Quatre ans après l’assassinat crapuleux du Président Jovenel Moïse, le Centre d’Analyse et de Recherches en Droits de l’Homme (CARDH) persiste et signe que seul un tribunal spécial peut aider à établir la vérité.
Ce lundi 7 juillet 2025 marque le quatrième anniversaire de l’assassinat du feu Président Jovenel Moïse en sa résidence privée située à Pèlerin 5, commune de Pétion-Ville. Si ce crime odieux avait secoué toute la République et même la communauté internationale, la justice haïtienne peine encore à trouver les auteurs ni même condamné des complices alors qu’au niveau de la justice américaine des personnalités qui y sont impliquées sont déjà condamnées quatre ans après.
Dans une rapport publié en cette occasion, le Centre d’Analyse et de Recherches en Droits de l’Homme (CARDH) a rappelé les limites de la justice haïtienne et réaffirmé la nécessité de créer un tribunal spécial ou une chambre spéciale. Selon l’organisme, ce tribunal pourrait proposer des pistes à explorer afin de donner justice au peuple haïtien et à la famille du président, mais aussi d’empêcher l’assassinat d’autres présidents.
À noter que le dossier relatif à l’assassinat du feu Président est instruit non seulement au niveau de la justice haïtienne mais aussi aux États-Unis où plusieurs personnalités impliquées dans l’un des crimes politiques les plus macabres de l’histoire d’Haïti.
Si les instructions se poursuivent en Haïti notamment à la Cour d’appel de Port-au-Prince après que le juge Walther W. Voltaire avait rendu son ordonnance en janvier 2024, au niveau de la justice américaine six personnalités liées à l’homicide ont déjà été condamnées. Il s’agit de Rodolphe Jaar; Jonh Joël Joseph ; Joseph Vincent ; Germán Alejandro Rivera Garcia ; Mario Antonio Palacios Palacios ; Frederick Bergmann ; pendant cinq autre sont en attente de jugement.
D’après le CARDH, si l’affaire criminelle concernant l’assassinat du feu Président piétine en Haïti, c’est à cause des lacunes procédurales du droit haïtien et les conditions politiques et sécuritaires qui ne permettent pas une instruction et un procès véritables.
Depuis le 8 juillet 2021, une vingtaine d’anciens militaires colombiens impliqués dans l’assassinat sont maintenus en prison sans qu’aucune peine n’est encore prononcée à leur encontre par un magistrat. Cités dans l’ordonnance de l’ancien et l’unique juge qui avait terminé son instruction, bien que de manière anticipée, les mercenaires du pays d’Amérique du Sud ont continué à répondre aux questions des juges à la Cour d’appel durant le mois de juin dernier.
D’autres personnalités citées dans l’ordonnance ont répondu aux questions du magistrat de la Cour d’appel de Port-au-Prince alors qu’ielles étaient invités.

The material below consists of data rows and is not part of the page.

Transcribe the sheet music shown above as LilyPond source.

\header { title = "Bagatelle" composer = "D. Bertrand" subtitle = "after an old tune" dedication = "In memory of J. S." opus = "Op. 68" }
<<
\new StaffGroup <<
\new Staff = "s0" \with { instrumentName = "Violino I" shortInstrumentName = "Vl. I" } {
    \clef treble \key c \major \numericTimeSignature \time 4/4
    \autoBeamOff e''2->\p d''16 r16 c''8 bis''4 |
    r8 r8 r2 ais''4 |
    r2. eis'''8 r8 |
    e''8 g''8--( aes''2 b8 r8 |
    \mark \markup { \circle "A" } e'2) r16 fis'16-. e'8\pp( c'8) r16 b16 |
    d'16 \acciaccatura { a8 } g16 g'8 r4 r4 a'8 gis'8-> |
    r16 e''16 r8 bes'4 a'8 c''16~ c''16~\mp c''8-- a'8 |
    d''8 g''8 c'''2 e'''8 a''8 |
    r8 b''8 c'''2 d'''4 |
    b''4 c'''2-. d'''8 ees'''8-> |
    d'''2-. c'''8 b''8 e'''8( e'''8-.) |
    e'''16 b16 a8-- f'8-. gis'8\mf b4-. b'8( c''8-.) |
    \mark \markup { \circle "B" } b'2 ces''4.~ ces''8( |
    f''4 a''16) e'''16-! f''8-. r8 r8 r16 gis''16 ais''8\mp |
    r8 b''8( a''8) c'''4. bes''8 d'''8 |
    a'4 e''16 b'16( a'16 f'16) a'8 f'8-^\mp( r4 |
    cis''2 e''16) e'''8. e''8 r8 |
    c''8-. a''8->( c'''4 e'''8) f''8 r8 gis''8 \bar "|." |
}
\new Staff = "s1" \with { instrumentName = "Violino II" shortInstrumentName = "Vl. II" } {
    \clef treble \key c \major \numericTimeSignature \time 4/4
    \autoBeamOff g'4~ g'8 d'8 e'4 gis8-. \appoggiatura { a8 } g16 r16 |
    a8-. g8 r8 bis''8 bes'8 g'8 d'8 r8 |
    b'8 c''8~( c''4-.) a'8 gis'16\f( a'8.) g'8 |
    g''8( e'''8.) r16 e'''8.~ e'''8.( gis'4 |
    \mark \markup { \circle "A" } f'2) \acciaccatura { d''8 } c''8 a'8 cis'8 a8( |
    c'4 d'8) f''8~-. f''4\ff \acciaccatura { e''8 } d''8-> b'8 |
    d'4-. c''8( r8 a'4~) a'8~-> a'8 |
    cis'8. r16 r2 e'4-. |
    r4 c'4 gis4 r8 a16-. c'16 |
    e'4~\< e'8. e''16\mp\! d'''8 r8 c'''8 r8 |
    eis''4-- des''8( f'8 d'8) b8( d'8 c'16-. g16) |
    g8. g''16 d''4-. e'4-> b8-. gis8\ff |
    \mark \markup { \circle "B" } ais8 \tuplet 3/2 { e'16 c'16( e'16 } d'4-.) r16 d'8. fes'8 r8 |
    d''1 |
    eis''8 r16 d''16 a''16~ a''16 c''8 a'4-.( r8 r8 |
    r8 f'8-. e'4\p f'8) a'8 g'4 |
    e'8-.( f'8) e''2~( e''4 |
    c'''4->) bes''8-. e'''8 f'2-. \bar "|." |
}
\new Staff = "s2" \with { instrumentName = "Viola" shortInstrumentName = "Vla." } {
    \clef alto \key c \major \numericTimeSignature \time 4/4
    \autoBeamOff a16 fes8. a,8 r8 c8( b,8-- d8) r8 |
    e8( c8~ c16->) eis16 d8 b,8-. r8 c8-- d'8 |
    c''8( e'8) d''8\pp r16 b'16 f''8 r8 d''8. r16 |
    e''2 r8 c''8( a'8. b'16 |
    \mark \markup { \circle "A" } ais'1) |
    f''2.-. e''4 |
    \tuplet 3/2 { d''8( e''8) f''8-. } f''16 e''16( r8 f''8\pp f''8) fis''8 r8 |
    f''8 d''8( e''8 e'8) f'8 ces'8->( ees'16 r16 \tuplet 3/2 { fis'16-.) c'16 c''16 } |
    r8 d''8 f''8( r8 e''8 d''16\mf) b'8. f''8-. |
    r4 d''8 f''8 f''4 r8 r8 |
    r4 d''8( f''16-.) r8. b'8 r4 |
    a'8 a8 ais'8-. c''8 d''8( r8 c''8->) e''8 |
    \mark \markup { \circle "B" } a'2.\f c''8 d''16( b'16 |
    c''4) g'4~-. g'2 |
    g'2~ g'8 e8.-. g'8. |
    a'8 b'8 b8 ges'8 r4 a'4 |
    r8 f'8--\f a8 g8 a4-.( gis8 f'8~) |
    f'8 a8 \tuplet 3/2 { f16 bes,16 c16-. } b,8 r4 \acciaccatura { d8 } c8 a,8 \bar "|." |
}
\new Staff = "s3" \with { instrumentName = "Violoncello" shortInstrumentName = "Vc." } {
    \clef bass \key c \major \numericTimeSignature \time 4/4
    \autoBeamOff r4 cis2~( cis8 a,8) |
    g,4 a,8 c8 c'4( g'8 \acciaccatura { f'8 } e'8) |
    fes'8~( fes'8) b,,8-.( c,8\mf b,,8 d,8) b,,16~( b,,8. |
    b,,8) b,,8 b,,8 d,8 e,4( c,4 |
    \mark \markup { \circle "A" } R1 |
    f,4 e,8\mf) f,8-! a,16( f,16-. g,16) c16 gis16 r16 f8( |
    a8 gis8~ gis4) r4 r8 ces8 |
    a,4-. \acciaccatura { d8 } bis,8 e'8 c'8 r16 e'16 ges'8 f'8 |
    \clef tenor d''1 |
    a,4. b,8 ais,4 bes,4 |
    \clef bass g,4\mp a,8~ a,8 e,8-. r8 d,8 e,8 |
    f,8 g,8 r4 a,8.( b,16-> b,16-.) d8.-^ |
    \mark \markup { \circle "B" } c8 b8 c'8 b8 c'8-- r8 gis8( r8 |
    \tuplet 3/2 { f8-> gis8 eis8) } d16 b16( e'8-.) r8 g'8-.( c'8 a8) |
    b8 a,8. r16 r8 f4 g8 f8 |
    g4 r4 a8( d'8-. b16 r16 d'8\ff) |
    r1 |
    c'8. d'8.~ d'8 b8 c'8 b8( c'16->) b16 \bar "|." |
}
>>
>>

C’est le cas de l’ancien Premier ministre sous l’administration du feu Président, Dr Claude Joseph ; l’ancien responsable de l’Agence Nationale des Aires Protégées (ANAP), Jeantel Joseph
D’autres personnalités invitées comme l’ancienne Première Dame et veuve du feu Président assassiné, Martine Moïse ; l’ancien responsable de sécurité du Palais National, Dimitri Herard ; l’ancien Directeur Général de la Police Nationale d’Haïti (PNH), Léon Charles ; l’ex Secrétaire Général du Palais National, Renald Luberice, et autres, ont boudé l’invitation de la Cour d’appel de Port-au-Prince.